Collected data
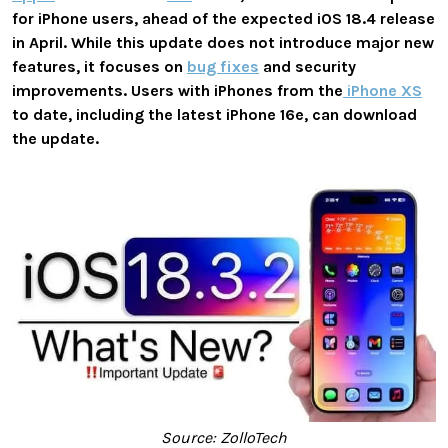
for iPhone users, ahead of the expected iOS 18.4 release
in April. While this update does not introduce major new
features, it focuses on
bug fixes
and security
improvements. Users with iPhones from the
iPhone XS
to date, including the latest iPhone 16e, can download
the update.
Source: ZolloTech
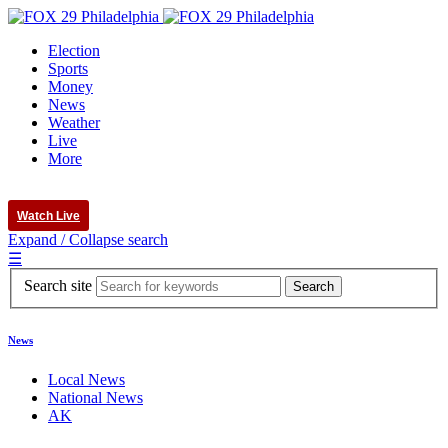
Election
Sports
Money
News
Weather
Live
More
Watch Live
Expand / Collapse search
☰
Search site
News
Local News
National News
AK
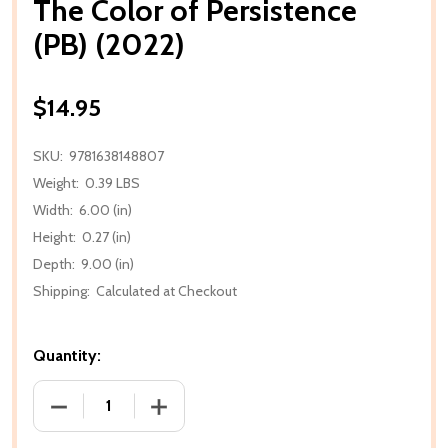
The Color of Persistence
(PB) (2022)
$14.95
SKU:
9781638148807
Weight:
0.39 LBS
Width:
6.00 (in)
Height:
0.27 (in)
Depth:
9.00 (in)
Shipping:
Calculated at Checkout
Quantity:
DECREASE QUANTITY OF THE COLOR OF PERSISTENCE
INCREASE QUANTITY OF THE COLOR OF 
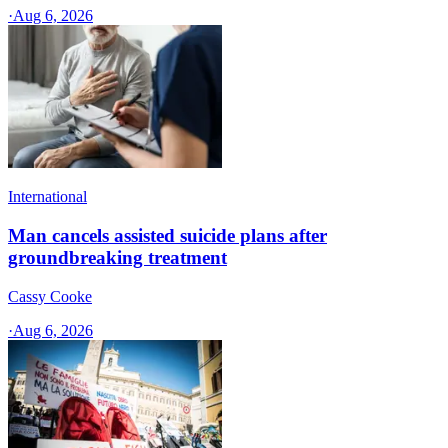
·
Aug 6, 2026
International
Man cancels assisted suicide plans after
groundbreaking treatment
Cassy Cooke
·
Aug 6, 2026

Instructions for the task »
Turn the text lines from all of the entries above into one numbered list. Omit any blank lines and leave out the pictures.

Response »
1. for iPhone users, ahead of the expected iOS 18.4 release
2. in April. While this update does not introduce major new
3. features, it focuses on
4. bug fixes
5. and security
6. improvements. Users with iPhones from the
7. iPhone XS
8. to date, including the latest iPhone 16e, can download
9. the update.
10. Source: ZolloTech
11. Election
12. Sports
13. Money
14. News
15. Weather
16. Live
17. More
18. Watch Live
19. Expand / Collapse search
20. ☰
21. Search site
22. News
23. Local News
24. National News
25. AK
26. The Color of Persistence
27. (PB) (2022)
28. $14.95
29. SKU:
30. 9781638148807
31. Weight:
32. 0.39 LBS
33. Width:
34. 6.00 (in)
35. Height:
36. 0.27 (in)
37. Depth:
38. 9.00 (in)
39. Shipping:
40. Calculated at Checkout
41. Quantity:
42. DECREASE QUANTITY OF THE COLOR OF PERSISTENCE
43. INCREASE QUANTITY OF THE COLOR OF 
44. ·
45. Aug 6, 2026
46. International
47. Man cancels assisted suicide plans after
48. groundbreaking treatment
49. Cassy Cooke
50. ·
51. Aug 6, 2026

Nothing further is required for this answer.